In the wake of Y2K, U.S. companies are outsourcing even more technology tasks overseas.

The Year 2000 problem didn’t bring the world to an end, but it did make it smaller. Many U.S. companies established offshore computer-support operations in the mid-1990s, when the Millennium Bug created an urgent need for software talent. The most popular locations, such as Ireland and India, offered well-educated, English-speaking programmers and convenient time differences for round-the-clock remediation.

As the Y2K threat subsided, so did the demand for Cobol coders. But other offshore support functions have blossomed, as U.S. multinationals have grown comfortable with the cost-saving notion of sending IT chores overseas. Today, for example, shared services centers that handle not only transaction processing but also sophisticated finance functions abound in Ireland’s capital city, Dublin. So do customer service centers, which are also popping up in such countries as India and the Philippines. With U.S. companies suffering from a chronic and substantial deficit of domestic IT talent, the vogue for offshore operations is bound to grow.

The original attraction of low cost is fading in such countries as Ireland, where an economic boom has caused wages to rise. But that loss is being offset by greater sophistication in the workforce and in the technology infrastructure. Meanwhile, other countries are stepping in to provide low-cost IT services.

Erin Go Boom

For the past five years, the Irish economy has grown 9 percent annually, notes Enda Connolly, director of IDA North America, the New York-­based arm of Ireland’s Industrial Development Agency. And the shared services centers of multinational companies have been a major factor in that phenomenal growth. “There are now about 50 shared services centers in Dublin,” says Glen Walker, former CFO of Comerio, Italy-based Whirlpool Europe, the first large U.S.-owned multinational to choose Dublin as a shared services site.

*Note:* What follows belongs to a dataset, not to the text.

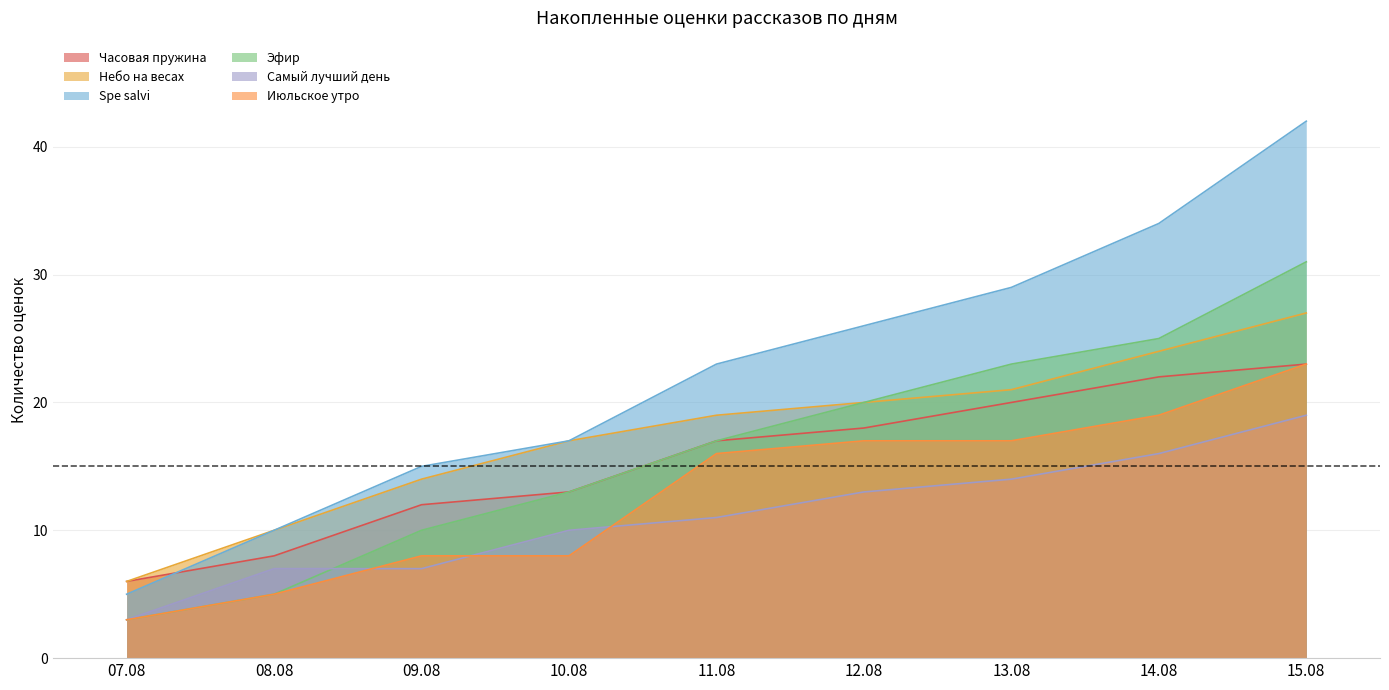

How many intersections are there between Самый лучший день and Эфир?

1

Dublin was first proposed to Walker in 1995 by the managing director of the company’s Irish sales organization. Intrigued, Walker visited the Dublin operations of Gateway and Microsoft, and also met with finance minister Bertie Ahearn, now the country’s prime minister. A cost comparison showed that Dublin was at least 10 percent cheaper than the Heathrow corridor, just outside London.

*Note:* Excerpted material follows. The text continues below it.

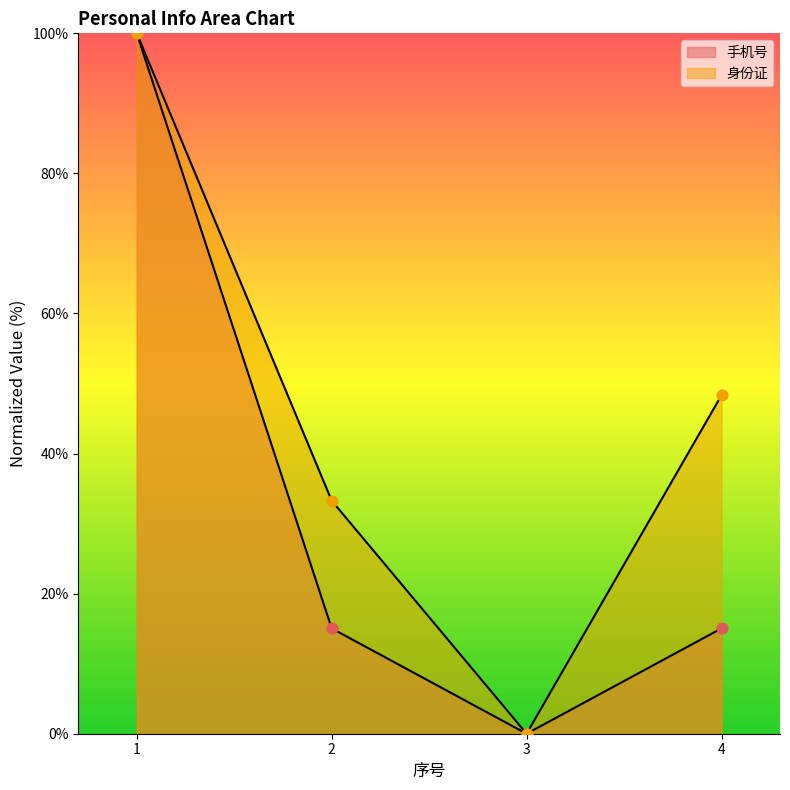

Is the value of 身份证 at 1 greater than the value of 手机号 at 1?

No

With no shared services centers to emulate, Walker’s staff devised their own criteria. Beyond low costs, says Walker, “we wanted a green-field site, with a good telecom system and a young, readily accessible, highly educated workforce.” Language was also an important consideration, but Walker claims it was polyglots, not mere English speakers, that he sought. “We wanted to talk to vendors throughout Europe in their local language,” he explains.

Dublin was a different place six years ago, recalls Walker. “No one had done this in 1995, and the unemployment rate was 17 percent,” he says. “The Irish were living all over the world — there were no jobs for them at home. We were able to attract college graduates to fill both high-level jobs and clerical jobs.”

Victims of Popularity?

Obviously, one factor that first-mover Whirlpool did not consider was the number of other shared services centers nearby, but that has since become both a plus and a minus for companies locating in Ireland.